Top of The data
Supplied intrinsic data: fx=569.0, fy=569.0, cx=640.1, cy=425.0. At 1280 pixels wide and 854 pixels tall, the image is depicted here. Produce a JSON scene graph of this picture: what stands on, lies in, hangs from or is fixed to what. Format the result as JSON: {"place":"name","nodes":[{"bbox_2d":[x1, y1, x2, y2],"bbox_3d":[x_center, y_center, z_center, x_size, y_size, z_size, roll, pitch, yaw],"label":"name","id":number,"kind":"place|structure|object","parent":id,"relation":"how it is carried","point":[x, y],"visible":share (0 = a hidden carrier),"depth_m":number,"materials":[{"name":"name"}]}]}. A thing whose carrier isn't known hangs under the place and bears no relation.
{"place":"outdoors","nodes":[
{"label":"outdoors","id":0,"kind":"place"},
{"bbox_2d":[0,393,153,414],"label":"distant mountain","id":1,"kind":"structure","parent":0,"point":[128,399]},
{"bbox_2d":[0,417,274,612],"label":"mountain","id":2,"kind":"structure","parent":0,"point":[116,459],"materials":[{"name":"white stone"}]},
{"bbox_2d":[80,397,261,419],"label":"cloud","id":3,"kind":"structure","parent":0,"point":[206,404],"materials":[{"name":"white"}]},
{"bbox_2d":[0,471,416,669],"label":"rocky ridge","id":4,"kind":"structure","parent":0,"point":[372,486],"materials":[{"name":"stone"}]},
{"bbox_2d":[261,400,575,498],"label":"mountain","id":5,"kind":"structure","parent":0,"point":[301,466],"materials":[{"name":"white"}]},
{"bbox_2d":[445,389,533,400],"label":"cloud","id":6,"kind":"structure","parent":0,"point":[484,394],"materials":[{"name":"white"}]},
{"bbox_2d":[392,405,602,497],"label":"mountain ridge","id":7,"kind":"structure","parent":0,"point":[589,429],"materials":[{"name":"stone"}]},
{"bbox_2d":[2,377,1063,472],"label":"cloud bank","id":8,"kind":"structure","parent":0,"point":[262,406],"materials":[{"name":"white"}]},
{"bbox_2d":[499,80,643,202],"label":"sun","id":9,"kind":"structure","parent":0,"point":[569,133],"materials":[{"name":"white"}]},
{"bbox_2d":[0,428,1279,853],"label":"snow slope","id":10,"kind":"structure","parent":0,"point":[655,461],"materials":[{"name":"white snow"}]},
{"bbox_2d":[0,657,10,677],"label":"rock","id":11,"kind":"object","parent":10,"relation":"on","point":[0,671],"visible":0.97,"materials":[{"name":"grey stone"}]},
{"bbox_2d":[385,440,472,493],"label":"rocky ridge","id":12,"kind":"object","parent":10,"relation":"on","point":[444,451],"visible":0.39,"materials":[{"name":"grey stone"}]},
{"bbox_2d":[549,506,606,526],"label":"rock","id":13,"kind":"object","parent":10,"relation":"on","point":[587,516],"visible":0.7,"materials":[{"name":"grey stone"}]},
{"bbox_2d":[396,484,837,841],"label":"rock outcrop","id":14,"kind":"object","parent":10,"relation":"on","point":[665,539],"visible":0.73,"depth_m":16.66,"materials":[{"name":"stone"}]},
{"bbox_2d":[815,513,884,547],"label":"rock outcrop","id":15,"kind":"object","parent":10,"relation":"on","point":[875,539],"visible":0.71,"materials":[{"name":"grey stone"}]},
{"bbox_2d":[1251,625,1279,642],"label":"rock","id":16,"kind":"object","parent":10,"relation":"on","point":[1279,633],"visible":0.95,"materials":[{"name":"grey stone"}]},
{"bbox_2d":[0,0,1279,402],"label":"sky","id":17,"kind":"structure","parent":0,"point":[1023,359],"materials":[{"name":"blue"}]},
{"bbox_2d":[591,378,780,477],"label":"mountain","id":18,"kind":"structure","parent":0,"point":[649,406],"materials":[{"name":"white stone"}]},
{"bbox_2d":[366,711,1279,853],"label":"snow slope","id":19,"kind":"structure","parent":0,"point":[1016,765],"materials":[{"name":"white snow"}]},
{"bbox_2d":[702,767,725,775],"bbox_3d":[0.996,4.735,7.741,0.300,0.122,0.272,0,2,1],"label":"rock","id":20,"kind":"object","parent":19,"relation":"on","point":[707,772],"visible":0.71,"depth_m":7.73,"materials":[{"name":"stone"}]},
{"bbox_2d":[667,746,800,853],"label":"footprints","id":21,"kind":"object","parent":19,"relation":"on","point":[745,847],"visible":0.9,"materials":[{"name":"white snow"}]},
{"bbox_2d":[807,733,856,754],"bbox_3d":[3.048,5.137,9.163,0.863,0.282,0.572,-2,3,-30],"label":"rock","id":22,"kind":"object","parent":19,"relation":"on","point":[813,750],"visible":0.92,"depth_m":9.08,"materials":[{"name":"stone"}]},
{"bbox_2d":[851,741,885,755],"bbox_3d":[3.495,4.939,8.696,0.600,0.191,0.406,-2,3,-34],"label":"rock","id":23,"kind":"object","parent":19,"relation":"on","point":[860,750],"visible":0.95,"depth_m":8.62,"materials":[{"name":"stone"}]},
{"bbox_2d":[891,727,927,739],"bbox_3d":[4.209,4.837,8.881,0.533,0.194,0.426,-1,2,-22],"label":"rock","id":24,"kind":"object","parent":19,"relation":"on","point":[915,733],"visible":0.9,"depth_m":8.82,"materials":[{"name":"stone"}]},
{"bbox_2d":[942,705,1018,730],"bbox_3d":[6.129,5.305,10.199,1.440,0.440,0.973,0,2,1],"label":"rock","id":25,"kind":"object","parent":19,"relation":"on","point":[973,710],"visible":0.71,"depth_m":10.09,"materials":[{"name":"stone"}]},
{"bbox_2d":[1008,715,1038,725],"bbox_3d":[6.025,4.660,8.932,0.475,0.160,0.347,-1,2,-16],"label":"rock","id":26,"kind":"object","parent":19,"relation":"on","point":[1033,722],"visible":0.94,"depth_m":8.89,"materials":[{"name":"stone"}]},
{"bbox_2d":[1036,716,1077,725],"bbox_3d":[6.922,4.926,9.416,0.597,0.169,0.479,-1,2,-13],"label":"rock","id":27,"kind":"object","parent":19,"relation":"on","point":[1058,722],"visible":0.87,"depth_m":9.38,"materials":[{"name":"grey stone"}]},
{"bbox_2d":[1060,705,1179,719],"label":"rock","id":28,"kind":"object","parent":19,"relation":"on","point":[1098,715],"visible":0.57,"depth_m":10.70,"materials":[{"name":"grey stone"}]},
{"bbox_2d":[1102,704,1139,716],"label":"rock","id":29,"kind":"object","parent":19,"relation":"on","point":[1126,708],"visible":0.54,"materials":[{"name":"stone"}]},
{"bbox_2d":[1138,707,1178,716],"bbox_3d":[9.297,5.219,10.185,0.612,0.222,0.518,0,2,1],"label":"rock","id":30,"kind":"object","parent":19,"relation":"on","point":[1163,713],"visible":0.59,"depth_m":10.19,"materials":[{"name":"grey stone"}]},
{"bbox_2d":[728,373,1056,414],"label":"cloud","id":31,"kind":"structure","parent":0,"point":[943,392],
Bottom of The data
Retype all the data verbatim.

Supplied intrinsic data: fx=569.0, fy=569.0, cx=640.1, cy=425.0. At 1280 pixels wide and 854 pixels tall, the image is depicted here. Produce a JSON scene graph of this picture: what stands on, lies in, hangs from or is fixed to what. Format the result as JSON: {"place":"name","nodes":[{"bbox_2d":[x1, y1, x2, y2],"bbox_3d":[x_center, y_center, z_center, x_size, y_size, z_size, roll, pitch, yaw],"label":"name","id":number,"kind":"place|structure|object","parent":id,"relation":"how it is carried","point":[x, y],"visible":share (0 = a hidden carrier),"depth_m":number,"materials":[{"name":"name"}]}]}. A thing whose carrier isn't known hangs under the place and bears no relation.
{"place":"outdoors","nodes":[
{"label":"outdoors","id":0,"kind":"place"},
{"bbox_2d":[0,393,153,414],"label":"distant mountain","id":1,"kind":"structure","parent":0,"point":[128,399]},
{"bbox_2d":[0,417,274,612],"label":"mountain","id":2,"kind":"structure","parent":0,"point":[116,459],"materials":[{"name":"white stone"}]},
{"bbox_2d":[80,397,261,419],"label":"cloud","id":3,"kind":"structure","parent":0,"point":[206,404],"materials":[{"name":"white"}]},
{"bbox_2d":[0,471,416,669],"label":"rocky ridge","id":4,"kind":"structure","parent":0,"point":[372,486],"materials":[{"name":"stone"}]},
{"bbox_2d":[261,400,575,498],"label":"mountain","id":5,"kind":"structure","parent":0,"point":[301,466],"materials":[{"name":"white"}]},
{"bbox_2d":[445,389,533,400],"label":"cloud","id":6,"kind":"structure","parent":0,"point":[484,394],"materials":[{"name":"white"}]},
{"bbox_2d":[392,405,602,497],"label":"mountain ridge","id":7,"kind":"structure","parent":0,"point":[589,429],"materials":[{"name":"stone"}]},
{"bbox_2d":[2,377,1063,472],"label":"cloud bank","id":8,"kind":"structure","parent":0,"point":[262,406],"materials":[{"name":"white"}]},
{"bbox_2d":[499,80,643,202],"label":"sun","id":9,"kind":"structure","parent":0,"point":[569,133],"materials":[{"name":"white"}]},
{"bbox_2d":[0,428,1279,853],"label":"snow slope","id":10,"kind":"structure","parent":0,"point":[655,461],"materials":[{"name":"white snow"}]},
{"bbox_2d":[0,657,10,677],"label":"rock","id":11,"kind":"object","parent":10,"relation":"on","point":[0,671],"visible":0.97,"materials":[{"name":"grey stone"}]},
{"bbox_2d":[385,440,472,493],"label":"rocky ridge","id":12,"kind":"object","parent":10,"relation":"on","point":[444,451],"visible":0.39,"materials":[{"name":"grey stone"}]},
{"bbox_2d":[549,506,606,526],"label":"rock","id":13,"kind":"object","parent":10,"relation":"on","point":[587,516],"visible":0.7,"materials":[{"name":"grey stone"}]},
{"bbox_2d":[396,484,837,841],"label":"rock outcrop","id":14,"kind":"object","parent":10,"relation":"on","point":[665,539],"visible":0.73,"depth_m":16.66,"materials":[{"name":"stone"}]},
{"bbox_2d":[815,513,884,547],"label":"rock outcrop","id":15,"kind":"object","parent":10,"relation":"on","point":[875,539],"visible":0.71,"materials":[{"name":"grey stone"}]},
{"bbox_2d":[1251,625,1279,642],"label":"rock","id":16,"kind":"object","parent":10,"relation":"on","point":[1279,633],"visible":0.95,"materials":[{"name":"grey stone"}]},
{"bbox_2d":[0,0,1279,402],"label":"sky","id":17,"kind":"structure","parent":0,"point":[1023,359],"materials":[{"name":"blue"}]},
{"bbox_2d":[591,378,780,477],"label":"mountain","id":18,"kind":"structure","parent":0,"point":[649,406],"materials":[{"name":"white stone"}]},
{"bbox_2d":[366,711,1279,853],"label":"snow slope","id":19,"kind":"structure","parent":0,"point":[1016,765],"materials":[{"name":"white snow"}]},
{"bbox_2d":[702,767,725,775],"bbox_3d":[0.996,4.735,7.741,0.300,0.122,0.272,0,2,1],"label":"rock","id":20,"kind":"object","parent":19,"relation":"on","point":[707,772],"visible":0.71,"depth_m":7.73,"materials":[{"name":"stone"}]},
{"bbox_2d":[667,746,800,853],"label":"footprints","id":21,"kind":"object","parent":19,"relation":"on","point":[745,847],"visible":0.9,"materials":[{"name":"white snow"}]},
{"bbox_2d":[807,733,856,754],"bbox_3d":[3.048,5.137,9.163,0.863,0.282,0.572,-2,3,-30],"label":"rock","id":22,"kind":"object","parent":19,"relation":"on","point":[813,750],"visible":0.92,"depth_m":9.08,"materials":[{"name":"stone"}]},
{"bbox_2d":[851,741,885,755],"bbox_3d":[3.495,4.939,8.696,0.600,0.191,0.406,-2,3,-34],"label":"rock","id":23,"kind":"object","parent":19,"relation":"on","point":[860,750],"visible":0.95,"depth_m":8.62,"materials":[{"name":"stone"}]},
{"bbox_2d":[891,727,927,739],"bbox_3d":[4.209,4.837,8.881,0.533,0.194,0.426,-1,2,-22],"label":"rock","id":24,"kind":"object","parent":19,"relation":"on","point":[915,733],"visible":0.9,"depth_m":8.82,"materials":[{"name":"stone"}]},
{"bbox_2d":[942,705,1018,730],"bbox_3d":[6.129,5.305,10.199,1.440,0.440,0.973,0,2,1],"label":"rock","id":25,"kind":"object","parent":19,"relation":"on","point":[973,710],"visible":0.71,"depth_m":10.09,"materials":[{"name":"stone"}]},
{"bbox_2d":[1008,715,1038,725],"bbox_3d":[6.025,4.660,8.932,0.475,0.160,0.347,-1,2,-16],"label":"rock","id":26,"kind":"object","parent":19,"relation":"on","point":[1033,722],"visible":0.94,"depth_m":8.89,"materials":[{"name":"stone"}]},
{"bbox_2d":[1036,716,1077,725],"bbox_3d":[6.922,4.926,9.416,0.597,0.169,0.479,-1,2,-13],"label":"rock","id":27,"kind":"object","parent":19,"relation":"on","point":[1058,722],"visible":0.87,"depth_m":9.38,"materials":[{"name":"grey stone"}]},
{"bbox_2d":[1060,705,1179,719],"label":"rock","id":28,"kind":"object","parent":19,"relation":"on","point":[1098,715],"visible":0.57,"depth_m":10.70,"materials":[{"name":"grey stone"}]},
{"bbox_2d":[1102,704,1139,716],"label":"rock","id":29,"kind":"object","parent":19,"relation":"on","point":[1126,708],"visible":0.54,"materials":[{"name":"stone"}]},
{"bbox_2d":[1138,707,1178,716],"bbox_3d":[9.297,5.219,10.185,0.612,0.222,0.518,0,2,1],"label":"rock","id":30,"kind":"object","parent":19,"relation":"on","point":[1163,713],"visible":0.59,"depth_m":10.19,"materials":[{"name":"grey stone"}]},
{"bbox_2d":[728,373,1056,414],"label":"cloud","id":31,"kind":"structure","parent":0,"point":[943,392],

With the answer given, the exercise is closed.